The buildings’ front porches will encourage renters to look out at neighbors passing by. Backyard-like common areas will provide a place for kids to play instead of in a parking lot. Mosaica also will have a neighborhood community center and a playground.
Kaleidos, on about 9.5 acres being purchased from Atlas Preparatory School, will have 30, five-unit buildings, some also with four bedrooms. Buildings also would have front porches, while open space, play areas, a soccer field and a community center will be some of its amenities. The site is near trails, bike and bus routes, which would allow renters to reach nearby jobs.

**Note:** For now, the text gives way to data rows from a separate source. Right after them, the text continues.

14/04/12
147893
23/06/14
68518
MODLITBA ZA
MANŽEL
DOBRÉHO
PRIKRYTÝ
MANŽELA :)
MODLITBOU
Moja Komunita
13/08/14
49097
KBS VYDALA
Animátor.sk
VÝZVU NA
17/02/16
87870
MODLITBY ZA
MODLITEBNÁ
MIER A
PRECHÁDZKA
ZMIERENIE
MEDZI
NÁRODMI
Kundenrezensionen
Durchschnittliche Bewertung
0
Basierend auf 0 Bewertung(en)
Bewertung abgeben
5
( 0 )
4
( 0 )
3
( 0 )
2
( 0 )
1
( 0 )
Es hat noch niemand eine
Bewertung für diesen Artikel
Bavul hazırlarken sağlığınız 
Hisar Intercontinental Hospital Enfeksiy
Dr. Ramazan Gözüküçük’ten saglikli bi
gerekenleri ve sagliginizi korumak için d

Nicklasson hopes to start construction of Mosaica and Kaleidos next year.
They’re intended as affordable housing units, though she prefers the word attainable. She’s using conventional financing to build the projects and not low-income housing tax credits; as a result, rents won’t be tied to household incomes.
Still, Nicklasson says she’ll seek to hold rents as low as possible and has pledged to retain ownership of the projects for 10 years to control prices. She’s aiming to keep average rents at a level that would accommodate families earning the median household income in El Paso County and would boost rents only to cover operating cost increases, she said.
“If I can provide a place for other families to land, where you get to know your neighbor and you care about each other and you create those relationships, that’s the kind of place I want to create,” she said.
“People pick me up when I fall down. I want to find a way to do that for others. To give them a chance.”